Irão certamente ler-me depois das saídas e já com as entradas em 2014 feitas sem grandes risos ou risos forçados, um tanto ou quanto à faire lesemblant, este ano ainda de forma mais enevoada e pesada. Até a natureza nos acompanha neste despedir e saudar com as voltas trocadas.
Contudo, aqui deixo algumas palavras na crença imodesta de que serão lidas (amanhã ou depois, que importa?).
Não vou repetir os números com que procuram enganar-nos para nos remeter a uma passividade que desejam. Eles são conhecidos como o são os reais, os verdadeiros números sobre os aspectos fundamentais da crise que nos obrigam a pagar e sofrer os que continuam a ter lucros e estão cada vez mais ricos e a quem a crise beneficia, sabendo eles de inicio que assim seria.
Naomi Klein descreveu bem o que se passou e passa para que eles possam aproveitar a oportunidade de implementar os objectivos previstos e estudados pela nova forma que assume o capitalismo mundial. Nesses objectivos não estão só incluídos os económicos, mas também os políticos e os ideológicos que a Dama de Ferro sintetizou nas expressões «mudar a alma e não há alternativa».
Por trás dos números estão seres humanos, seres humanos iguais a todos os outros que estão a ser despojados de tudo aquilo que hoje implica a Humanidade.
A pobreza, a fome, o desemprego, a falta de habitação, de condições mínimas de conforto, de atendimento próximo, equitativo e célere na doença, a perda progressiva de saúde devida às más ou deficientes condições de alimentação, de habitação, de falta de transportes, a não fruição do lazer e da cultura, a insegurança, o medo de um futuro cada vez mais sombrio atingem pessoas, seres humanos e não números.

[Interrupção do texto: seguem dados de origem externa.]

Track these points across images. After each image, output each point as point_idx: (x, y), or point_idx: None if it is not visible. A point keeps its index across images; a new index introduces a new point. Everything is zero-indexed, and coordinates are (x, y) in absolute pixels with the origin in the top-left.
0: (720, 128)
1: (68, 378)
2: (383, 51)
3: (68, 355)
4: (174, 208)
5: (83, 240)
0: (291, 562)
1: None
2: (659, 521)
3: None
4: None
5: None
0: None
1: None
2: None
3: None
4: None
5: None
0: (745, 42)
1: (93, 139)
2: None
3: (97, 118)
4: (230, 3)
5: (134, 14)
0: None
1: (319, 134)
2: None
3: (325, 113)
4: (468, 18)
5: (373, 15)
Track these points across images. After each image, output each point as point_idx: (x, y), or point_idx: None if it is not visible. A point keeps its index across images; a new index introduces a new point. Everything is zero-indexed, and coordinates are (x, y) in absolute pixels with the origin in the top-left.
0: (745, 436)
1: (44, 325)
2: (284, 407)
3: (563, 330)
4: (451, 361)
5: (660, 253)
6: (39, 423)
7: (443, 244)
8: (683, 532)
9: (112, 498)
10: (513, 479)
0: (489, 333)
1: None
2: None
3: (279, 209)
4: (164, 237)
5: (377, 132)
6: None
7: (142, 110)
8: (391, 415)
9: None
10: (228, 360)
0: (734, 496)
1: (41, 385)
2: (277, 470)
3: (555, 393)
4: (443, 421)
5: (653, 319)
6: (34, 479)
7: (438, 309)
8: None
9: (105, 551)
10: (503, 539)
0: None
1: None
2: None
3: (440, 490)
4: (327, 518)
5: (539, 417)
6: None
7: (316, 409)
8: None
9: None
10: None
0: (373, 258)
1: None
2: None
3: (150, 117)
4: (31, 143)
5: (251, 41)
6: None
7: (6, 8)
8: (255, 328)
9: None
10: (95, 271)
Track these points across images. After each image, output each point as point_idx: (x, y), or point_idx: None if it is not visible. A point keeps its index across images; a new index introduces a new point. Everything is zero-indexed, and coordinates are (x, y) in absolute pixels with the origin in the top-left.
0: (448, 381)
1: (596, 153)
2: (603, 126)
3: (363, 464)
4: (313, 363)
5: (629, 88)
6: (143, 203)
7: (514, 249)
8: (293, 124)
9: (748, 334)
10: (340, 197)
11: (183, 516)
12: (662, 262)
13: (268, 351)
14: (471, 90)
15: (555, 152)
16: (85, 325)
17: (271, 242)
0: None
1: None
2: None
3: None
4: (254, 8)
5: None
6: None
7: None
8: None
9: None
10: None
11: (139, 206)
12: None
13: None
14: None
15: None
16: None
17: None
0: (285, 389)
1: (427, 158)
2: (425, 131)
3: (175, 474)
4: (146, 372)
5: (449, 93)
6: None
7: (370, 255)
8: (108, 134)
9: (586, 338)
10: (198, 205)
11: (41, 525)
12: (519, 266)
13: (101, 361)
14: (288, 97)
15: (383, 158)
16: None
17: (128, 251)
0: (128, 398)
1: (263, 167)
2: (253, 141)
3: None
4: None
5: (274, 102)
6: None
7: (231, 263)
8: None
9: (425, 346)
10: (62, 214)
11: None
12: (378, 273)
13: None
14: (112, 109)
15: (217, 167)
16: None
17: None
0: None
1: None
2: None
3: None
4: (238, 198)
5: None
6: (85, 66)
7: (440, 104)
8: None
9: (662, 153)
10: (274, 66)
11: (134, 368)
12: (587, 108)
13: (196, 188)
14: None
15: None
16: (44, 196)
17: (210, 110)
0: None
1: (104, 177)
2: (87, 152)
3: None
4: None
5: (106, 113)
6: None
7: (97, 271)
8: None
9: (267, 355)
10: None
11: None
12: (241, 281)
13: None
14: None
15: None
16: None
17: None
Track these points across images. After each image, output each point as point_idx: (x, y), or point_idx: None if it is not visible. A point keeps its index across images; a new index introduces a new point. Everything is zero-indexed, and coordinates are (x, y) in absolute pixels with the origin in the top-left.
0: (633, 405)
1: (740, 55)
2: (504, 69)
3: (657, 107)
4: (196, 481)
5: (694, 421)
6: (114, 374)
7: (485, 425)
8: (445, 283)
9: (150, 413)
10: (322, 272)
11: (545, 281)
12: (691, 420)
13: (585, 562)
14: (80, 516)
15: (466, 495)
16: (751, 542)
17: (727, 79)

Percebemos que os economistas acríticos, formatados todos por universidades ao serviço do capital, usem os números e os atirem para cima de nós lá do alto dos média que lhes dão cobertura total e repetida, mas não podemos deixar-nos levar por essas teorias pretensamente cientificas com que nos querem convencer da inevitabilidade das medidas, ditas de austeridade, e da ausência de alternativas que estão a legitimar a destruição das responsabilidades sociais do estado, o empobrecimento individual e do país, os baixos salários, a precariedade, as tentativas, cada vez mais visíveis, do uso do trabalho voluntário, vendo neste uma forma altruísta de se estar na crise. Altruísmo a favor de quem? Os bolsos dos multimilionários vão-se enchendo e até mesmo a caridadezinha lhes está a trazer lucros.
Hoje, somos todos precários, todos números precários de uma economia cujo fim único é dar dinheiro a um punhado de gente e nada mais é importante. Nem pessoas, nem ambiente, nem ética! E muitas das universidades legitimaram este modelo de forma acrítica que é urgente denunciar e criticar.
O ano de 2013 foi um ano muito mau para a imensa maioria do povo português, mas teve aspectos que são motivo de alegria e de esperança: as lutas que foram tantas e tão grandes. Lutas organizadas de amplos sectores que, cada vez mais unidos, irão continuar a lutar no ano que agora começa. Lutas ainda maiores, com mais pessoas determinadas, conscientes das suas capacidades para mudar e impôr a queda deste governo (governo com tantas remodelações que mais parece um carrocel desnorteado onde há uns quantos, todos independentes, se enjoam e pedem para sair não suportando o cheiro nauseabundo?) e da realização de eleições antecipadas.
É vulgar falar-se de Esperança na entrada de um novo ano. A Esperança é uma atitude cognitivo-emocional e um comportamento. Se assim decidirmos, ela surge e leva-nos a agir.E geramos um sentimento. Há um ditado árabe, creio, que diz mais ou menos isto: «A esperança não é colocar um novelo de lã dentro duma gaiola e esperar que nasçam pássaros.»
Abril e a Democracia esperam por todos nós. A nossa esperança reside também na nossa luta.